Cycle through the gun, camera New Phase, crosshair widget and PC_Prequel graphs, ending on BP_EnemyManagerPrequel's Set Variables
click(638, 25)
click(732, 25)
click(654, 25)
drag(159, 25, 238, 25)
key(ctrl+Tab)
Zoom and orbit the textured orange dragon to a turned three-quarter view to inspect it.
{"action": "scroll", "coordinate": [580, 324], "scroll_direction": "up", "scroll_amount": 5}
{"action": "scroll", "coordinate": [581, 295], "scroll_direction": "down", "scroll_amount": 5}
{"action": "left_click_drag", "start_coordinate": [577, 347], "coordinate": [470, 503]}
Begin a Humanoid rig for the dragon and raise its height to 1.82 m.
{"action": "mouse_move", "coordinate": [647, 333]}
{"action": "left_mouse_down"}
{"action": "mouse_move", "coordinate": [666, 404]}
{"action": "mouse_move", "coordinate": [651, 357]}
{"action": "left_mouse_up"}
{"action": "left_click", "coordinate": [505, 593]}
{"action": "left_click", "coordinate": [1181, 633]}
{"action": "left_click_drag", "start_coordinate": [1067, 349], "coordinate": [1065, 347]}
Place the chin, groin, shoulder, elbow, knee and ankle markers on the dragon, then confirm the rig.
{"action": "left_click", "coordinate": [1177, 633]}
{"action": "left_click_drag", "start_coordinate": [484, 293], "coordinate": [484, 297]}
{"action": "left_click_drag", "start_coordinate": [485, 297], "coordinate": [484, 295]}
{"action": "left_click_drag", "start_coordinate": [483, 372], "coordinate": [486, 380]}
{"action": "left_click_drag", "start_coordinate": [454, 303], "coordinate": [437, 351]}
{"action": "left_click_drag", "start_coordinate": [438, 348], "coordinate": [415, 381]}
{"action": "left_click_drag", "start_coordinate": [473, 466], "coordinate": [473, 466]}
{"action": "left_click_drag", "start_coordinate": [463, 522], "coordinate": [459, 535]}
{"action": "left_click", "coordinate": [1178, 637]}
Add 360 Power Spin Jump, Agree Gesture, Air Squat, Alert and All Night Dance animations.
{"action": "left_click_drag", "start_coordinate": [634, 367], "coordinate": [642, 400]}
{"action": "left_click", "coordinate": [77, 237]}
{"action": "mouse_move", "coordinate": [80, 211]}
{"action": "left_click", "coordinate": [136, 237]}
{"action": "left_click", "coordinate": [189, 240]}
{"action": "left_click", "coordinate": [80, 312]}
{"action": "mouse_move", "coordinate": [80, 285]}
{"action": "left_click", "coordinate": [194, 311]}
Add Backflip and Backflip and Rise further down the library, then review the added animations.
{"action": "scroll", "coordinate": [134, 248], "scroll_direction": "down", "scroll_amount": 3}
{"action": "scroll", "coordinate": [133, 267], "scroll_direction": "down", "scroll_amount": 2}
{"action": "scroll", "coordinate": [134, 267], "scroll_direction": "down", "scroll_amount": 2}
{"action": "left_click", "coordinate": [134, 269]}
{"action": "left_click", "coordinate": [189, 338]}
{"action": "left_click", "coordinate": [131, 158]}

§ **Your assignment**
List every line above that contains the word "animations".

§ **Written reply**
Add 360 Power Spin Jump, Agree Gesture, Air Squat, Alert and All Night Dance animations.
Add Backflip and Backflip and Rise further down the library, then review the added animations.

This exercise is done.